Cada vez que se publica una encuesta que valora la gestión de los principales líderes políticos sale idéntico resultado: nadie llega ni siquiera al aprobado. Las figuras que nos gobiernan o ejercen la oposición salen cateados sin excepción, sin que ninguno de ellos se salve de la quema. Una parte importante y representativa de la opinión pública no confía en sus políticos, no les adjudica méritos y por ello los suspenden en el cometido de sus responsabilidades. Triste realidad que suele repetirse machaconamente.
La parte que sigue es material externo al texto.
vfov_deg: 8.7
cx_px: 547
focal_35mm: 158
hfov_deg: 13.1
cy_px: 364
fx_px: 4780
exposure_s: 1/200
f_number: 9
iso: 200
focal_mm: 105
Contrasta ésta escasa fe en los políticos que se desprende del criterio de un sector notable de la ciudadanía con el entusiasmo que provocan ésos líderes entre sus afiliados o simpatizantes. Es asomarse a cualquier mitin protagonizado por las principales figuras políticas de la España de hoy, principalmente el jefe del gobierno y el de la oposición, y comprobar como el personal se rompe literalmente las manos aplaudiendo sin importarle demasiado el discurso que está oyendo o el mensaje que le están endilgando. Aquí de lo que se trata es de expresar entusiasmo a rabiar ante el líder, jaleándolo, piropeándolo y haciendo palmas durante el tiempo que haga falta para mostrar su pleitesía hacia el personaje.
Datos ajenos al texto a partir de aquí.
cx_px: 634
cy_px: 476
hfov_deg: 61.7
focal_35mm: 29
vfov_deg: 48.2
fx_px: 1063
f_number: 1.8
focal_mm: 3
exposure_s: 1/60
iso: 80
No quiero ni pensar que acontecería si éstos líderes, o en todo caso presuntos, alcanzaran un nivel de notable o sobresaliente entre los españolitos llamados a consulta o encueste. Supongo que estallaría el delirio colectivo, las manos se multiplicarían echando humo y los vítores harían enroquecer las gargantas todas ellas presas de un nudo emocional.
Eso podría ser así o quizás no. A lo mejor resulta que los españolitos se sienten más atraídos y prendados por políticos tirando a mediocres, con los que empatizan y mantienen un idilio fervoroso, que con tipos muy bien equipados intelectualmente que llegan a la meta del sobresaliente sin apenas despeinarse. Igual es así y nos va la marcha, vaya usted a saber.